The LCM is 2 × 2 × 2 × 2 × 2 × 3 = 96.
14
The GCF of the numbers is 3. Because GCF (a,b) X LCM(a,b)=ab , and then 60 X
GCF=180, and
GCF = 3.
16
Reasons will change. A prospect is: we observe that 2 and 3 are relatively prime.
A number divisible by one of them isn't always divisible by the other.
Conversely, any number divisible by 4 is always divisible by 2 since 2 is a part of
4. For example, think about 12. It's divisible by both 2 and 3 and even by 6. It's
divisible by both 2 and 4, however not by 8.
18
8(1, 2, 4, 8), 10(1, 2, 5, 10), 15(1, 3, 5, 15), 26(1, 2, 13, 26), and 33(1, 3, 11, 33)
all have 4 factors.

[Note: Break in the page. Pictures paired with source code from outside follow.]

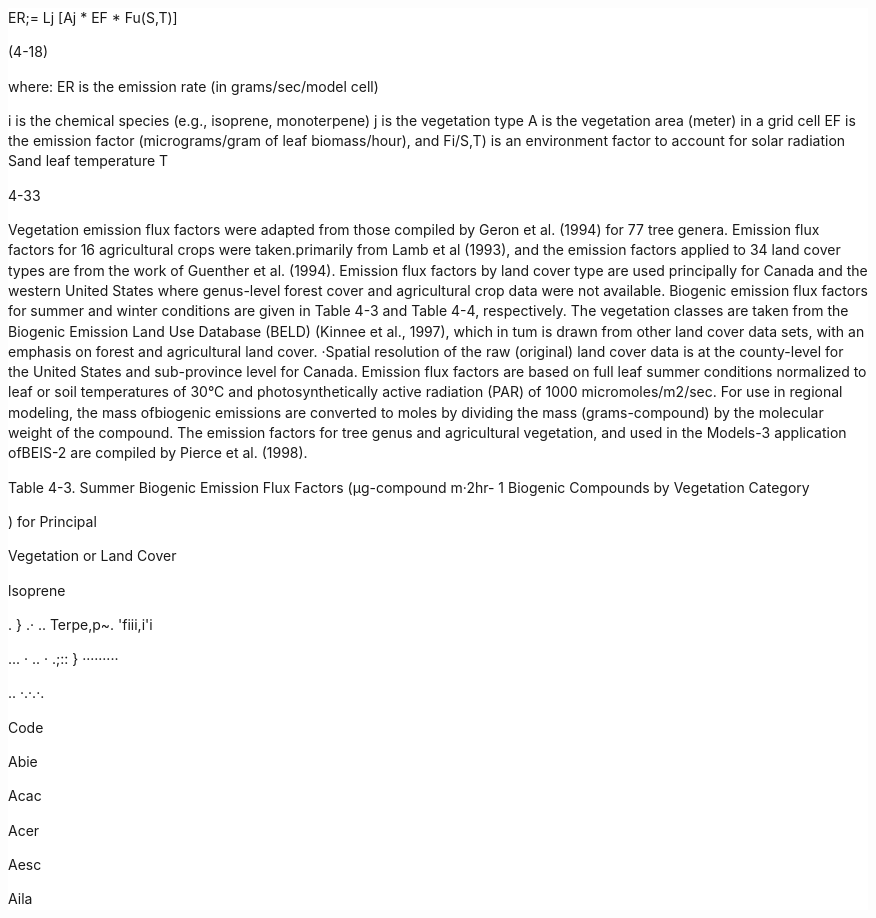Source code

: ER;= Lj [Aj * EF * Fu(S,T)] 

(4-18) 

where: ER is the emission rate (in grams/sec/model cell) 

i is the chemical species (e.g., isoprene, monoterpene) 
j is the vegetation type 
A is the vegetation area (meter) in a grid cell 
EF is the emission factor (micrograms/gram of leaf biomass/hour), and 
Fi/S,T) is an environment factor to account for solar radiation Sand leaf temperature T 

4-33 

Vegetation emission flux factors were adapted from those compiled by Geron et al. (1994) for 77 
tree genera.  Emission flux factors for 16 agricultural crops were taken.primarily from Lamb et al 
(1993), and the emission factors applied to 34 land cover types are from the work of Guenther et 
al. (1994).  Emission flux factors by land cover type are used principally for Canada and the 
western United States where genus-level forest cover and agricultural crop data were not 
available.  Biogenic emission flux factors for summer and winter conditions are given in Table 4-3 
and Table 4-4, respectively.  The vegetation classes are taken from the Biogenic Emission Land 
Use Database (BELD) (Kinnee et al., 1997), which in tum is drawn from other land cover data 
sets, with an emphasis on forest and agricultural land cover.  ·Spatial resolution of the raw 
(original) land cover data is at the county-level for the United States and sub-province level for 
Canada.  Emission flux factors are based on full leaf summer conditions normalized to leaf or soil 
temperatures of 30°C and photosynthetically active radiation (PAR) of 1000 micromoles/m2/sec. 
For use in regional modeling, the mass ofbiogenic emissions are converted to moles by dividing 
the mass (grams-compound) by the molecular weight of the compound.  The emission factors for 
tree genus and agricultural vegetation, and used in the Models-3 application ofBEIS-2 are 
compiled  by Pierce et al. (1998). 

Table 4-3.  Summer Biogenic Emission Flux Factors (µg-compound m·2hr- 1
Biogenic Compounds by Vegetation Category 

)  for Principal 

Vegetation or 
Land Cover 

lsoprene 

.  } 
.· .. Terpe,p~. 'fiii,i'i 

... · .. · .;::  }  ········· 

.. ·.·.·. 

Code 

Abie 

Acac 

Acer 

Aesc 

Aila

The numbers 5(1, 5), 9(1, 3, 9), 16(1, 4, 16), 18(1, 2, 9, 3, 6,
18), and 24(1, 2, 12, 3, 8, 4, 6, 24) do not. Two more numbers with the feature
of having 4 factors are: 21(1, 3, 7, 21) and 55(1, 5, 11, 55). All numbers which
are the product of 2 primes will have this feature.
20
The utilization of factors, multiples, prime factorization and relatively prime numbers to solve problems.
Relating, composing and decomposing numbers.